How to avoid becoming a victim?
- Never volunteer sensitive information
- Be suspicious of links asking for information
- Double check the websites’ address
- Verify who you are communicating with
- Trust your suspicions
These form of phishing attacks tend to pray upon use habit. Users read emails they would expect to get every day and do not even think twice about it. The Risk management strategy, in this case, is as simple as taking your time. Double check those emails you aren’t quite sure about. Do the extra checks and change your habits.
On the face of things, social media is an online metric to help you stay in touch with friends and family from anywhere in the world, at any time. It allows you to read the news, make new business contacts or even become #Instagram famous.
However, the popularity of social media has made it one of the top avenues of attack for cybercriminals.
So how are your social accounts putting you at risk?

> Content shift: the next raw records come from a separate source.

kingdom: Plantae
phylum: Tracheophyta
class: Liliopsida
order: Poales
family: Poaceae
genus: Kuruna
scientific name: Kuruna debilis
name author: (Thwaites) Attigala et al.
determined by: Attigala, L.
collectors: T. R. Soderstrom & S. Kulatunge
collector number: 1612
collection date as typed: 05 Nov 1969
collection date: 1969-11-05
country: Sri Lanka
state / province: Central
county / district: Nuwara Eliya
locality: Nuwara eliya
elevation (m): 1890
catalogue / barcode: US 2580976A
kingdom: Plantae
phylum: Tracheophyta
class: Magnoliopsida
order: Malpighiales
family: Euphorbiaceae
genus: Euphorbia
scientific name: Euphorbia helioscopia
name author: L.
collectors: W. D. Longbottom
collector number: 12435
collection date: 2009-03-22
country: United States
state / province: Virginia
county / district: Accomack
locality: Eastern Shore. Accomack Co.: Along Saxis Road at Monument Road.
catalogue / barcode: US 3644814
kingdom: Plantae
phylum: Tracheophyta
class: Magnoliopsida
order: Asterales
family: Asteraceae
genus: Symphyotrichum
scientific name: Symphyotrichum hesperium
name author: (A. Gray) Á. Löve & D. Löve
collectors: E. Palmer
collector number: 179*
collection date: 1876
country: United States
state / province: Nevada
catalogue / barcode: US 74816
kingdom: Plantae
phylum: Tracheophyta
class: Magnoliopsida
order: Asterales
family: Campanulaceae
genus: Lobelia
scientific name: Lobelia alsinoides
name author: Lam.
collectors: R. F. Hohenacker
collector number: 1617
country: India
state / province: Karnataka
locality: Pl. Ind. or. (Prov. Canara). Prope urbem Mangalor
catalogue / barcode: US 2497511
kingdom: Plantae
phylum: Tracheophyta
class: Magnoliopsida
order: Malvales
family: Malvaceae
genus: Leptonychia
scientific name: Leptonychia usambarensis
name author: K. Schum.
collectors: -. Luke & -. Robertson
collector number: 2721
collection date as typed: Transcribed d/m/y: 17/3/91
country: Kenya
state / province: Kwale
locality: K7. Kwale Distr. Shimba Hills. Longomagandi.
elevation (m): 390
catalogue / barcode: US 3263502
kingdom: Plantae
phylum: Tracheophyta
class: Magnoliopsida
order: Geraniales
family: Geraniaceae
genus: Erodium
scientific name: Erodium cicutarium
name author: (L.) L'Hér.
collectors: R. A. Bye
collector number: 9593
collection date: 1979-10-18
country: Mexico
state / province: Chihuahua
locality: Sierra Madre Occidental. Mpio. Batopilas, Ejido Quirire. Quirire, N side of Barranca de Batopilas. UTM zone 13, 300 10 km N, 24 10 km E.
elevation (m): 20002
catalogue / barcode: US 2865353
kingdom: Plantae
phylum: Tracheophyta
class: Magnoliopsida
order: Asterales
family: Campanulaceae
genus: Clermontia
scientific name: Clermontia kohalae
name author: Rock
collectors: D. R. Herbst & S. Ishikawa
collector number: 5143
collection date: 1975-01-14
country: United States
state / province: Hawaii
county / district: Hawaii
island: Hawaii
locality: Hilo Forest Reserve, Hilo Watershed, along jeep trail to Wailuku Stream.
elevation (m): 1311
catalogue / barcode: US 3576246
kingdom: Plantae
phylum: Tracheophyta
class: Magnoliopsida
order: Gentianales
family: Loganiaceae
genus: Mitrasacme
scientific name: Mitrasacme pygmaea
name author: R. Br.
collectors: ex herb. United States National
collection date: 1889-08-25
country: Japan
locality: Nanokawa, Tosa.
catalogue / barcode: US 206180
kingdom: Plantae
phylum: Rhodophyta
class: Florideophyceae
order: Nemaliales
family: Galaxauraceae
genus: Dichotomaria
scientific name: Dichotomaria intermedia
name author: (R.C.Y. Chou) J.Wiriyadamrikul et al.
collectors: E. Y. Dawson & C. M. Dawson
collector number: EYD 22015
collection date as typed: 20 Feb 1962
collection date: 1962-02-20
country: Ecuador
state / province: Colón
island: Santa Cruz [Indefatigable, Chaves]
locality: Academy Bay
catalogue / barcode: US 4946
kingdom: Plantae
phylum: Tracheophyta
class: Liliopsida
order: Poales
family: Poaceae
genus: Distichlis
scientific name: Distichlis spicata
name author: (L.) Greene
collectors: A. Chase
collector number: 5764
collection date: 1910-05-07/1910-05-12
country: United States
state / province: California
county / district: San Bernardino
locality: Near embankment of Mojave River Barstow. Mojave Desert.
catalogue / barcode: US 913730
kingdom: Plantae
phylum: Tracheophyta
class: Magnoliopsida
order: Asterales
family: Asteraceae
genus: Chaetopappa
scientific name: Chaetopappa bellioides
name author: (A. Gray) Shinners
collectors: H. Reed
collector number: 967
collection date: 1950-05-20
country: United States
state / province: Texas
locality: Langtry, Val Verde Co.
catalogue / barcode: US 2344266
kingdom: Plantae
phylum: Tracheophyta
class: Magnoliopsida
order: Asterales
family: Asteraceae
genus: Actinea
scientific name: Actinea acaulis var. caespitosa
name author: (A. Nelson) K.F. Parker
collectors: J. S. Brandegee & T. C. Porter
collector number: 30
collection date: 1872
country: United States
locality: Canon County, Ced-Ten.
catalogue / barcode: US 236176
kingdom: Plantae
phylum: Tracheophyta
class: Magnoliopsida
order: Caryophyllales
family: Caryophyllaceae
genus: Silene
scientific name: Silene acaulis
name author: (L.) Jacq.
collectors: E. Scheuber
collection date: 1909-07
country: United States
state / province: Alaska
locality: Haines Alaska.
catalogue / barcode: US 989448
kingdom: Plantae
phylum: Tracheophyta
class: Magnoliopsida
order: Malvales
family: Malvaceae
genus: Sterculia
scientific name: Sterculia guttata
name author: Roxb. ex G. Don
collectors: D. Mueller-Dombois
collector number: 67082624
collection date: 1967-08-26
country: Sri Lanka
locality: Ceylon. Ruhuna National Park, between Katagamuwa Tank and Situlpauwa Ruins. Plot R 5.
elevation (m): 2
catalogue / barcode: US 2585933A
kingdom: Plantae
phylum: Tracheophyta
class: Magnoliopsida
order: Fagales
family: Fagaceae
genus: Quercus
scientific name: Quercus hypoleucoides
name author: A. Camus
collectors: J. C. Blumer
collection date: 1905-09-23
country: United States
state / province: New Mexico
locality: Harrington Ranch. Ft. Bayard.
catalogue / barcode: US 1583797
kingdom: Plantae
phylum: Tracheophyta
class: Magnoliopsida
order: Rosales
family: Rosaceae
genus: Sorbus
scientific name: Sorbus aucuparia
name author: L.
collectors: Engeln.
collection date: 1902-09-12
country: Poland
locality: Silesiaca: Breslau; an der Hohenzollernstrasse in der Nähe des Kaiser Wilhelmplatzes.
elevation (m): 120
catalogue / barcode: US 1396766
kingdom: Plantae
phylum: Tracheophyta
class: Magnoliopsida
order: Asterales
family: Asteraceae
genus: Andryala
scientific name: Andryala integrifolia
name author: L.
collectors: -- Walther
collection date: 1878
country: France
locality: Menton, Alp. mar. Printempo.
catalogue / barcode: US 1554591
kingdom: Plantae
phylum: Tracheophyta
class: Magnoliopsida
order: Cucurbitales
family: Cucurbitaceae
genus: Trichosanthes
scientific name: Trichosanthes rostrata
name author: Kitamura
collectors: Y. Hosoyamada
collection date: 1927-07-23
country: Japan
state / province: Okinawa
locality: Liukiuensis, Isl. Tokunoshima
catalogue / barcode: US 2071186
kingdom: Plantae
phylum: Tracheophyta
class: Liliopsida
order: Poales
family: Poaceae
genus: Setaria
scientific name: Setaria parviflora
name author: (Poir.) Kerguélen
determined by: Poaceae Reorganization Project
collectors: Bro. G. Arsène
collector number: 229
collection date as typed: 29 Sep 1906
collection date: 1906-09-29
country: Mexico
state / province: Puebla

- Careless posts revealing sensitive information- Taking pictures with friends or colleagues can seem innocent enough, but is there something in the background which hackers could use? Personal or proprietary information could be visible which could allow competitors or cybercriminals unintended access to your data.
- Sharing information about your identity– A few seconds on your public profile could give anyone information about your personal life. A cybercriminal can use these clues about your life to access your accounts or even steal your identity.
- Infecting your computer with malware– As the case with emails, criminals are now able to embed malicious code within social media posts. Once the malware is on your system, criminals can use it to access your system and steal sensitive information.
The same kind of common-sense actions that you can employ elsewhere on the internet can help keep you safe on social media. We have put together a few simple tips to help you on your way:
- Manage privacy settings: Use these to filter who can see your profile and what they can see you do. Make sure your only sharing personal information with people you know and trust.
- Never click on suspicious links: The same rules as email and phishing, if you are unsure about the source of the link, DON’T click on it!
- Think twice before posting: Once you post to social media the information is going to be out there forever. Before you post- make sure you are not sharing information which could be harmful.
Cyber Risk Management- What does it come down to?
It can be easy to forget that Cybercriminals can do plenty of damage using even old-fashioned technologies. In fact, phone calls and face to face communications are often the tools criminals use to gain access to your systems.
When you’re at work, keep the follows tips in mind:
Firstly, it is essential to follow company procedures.
Your company has rules about access rights. Even if you feel it is not necessary, follow these rules. They are in place to ensure you and your company are protecting sensitive information. Risk Management strategies are not always popular!
Secondly, make sure you are checking EVERYONE’s credentials. Criminals can gain access to computers, servers and locked offices by simply showing up with a uniform and clipboard. If someone shows up claiming to be a supplier or repair person, do not be afraid to ask for identification. If they are there for legitimate reasons, they won’t mind verifying who they are.
Finally, be careful about what you leave around your workspace. Given the number of passwords we need to remember, it is not uncommon for employees to have them scribbled on a note beside their workstations. If you do have to write down sensitive information, keep it safe!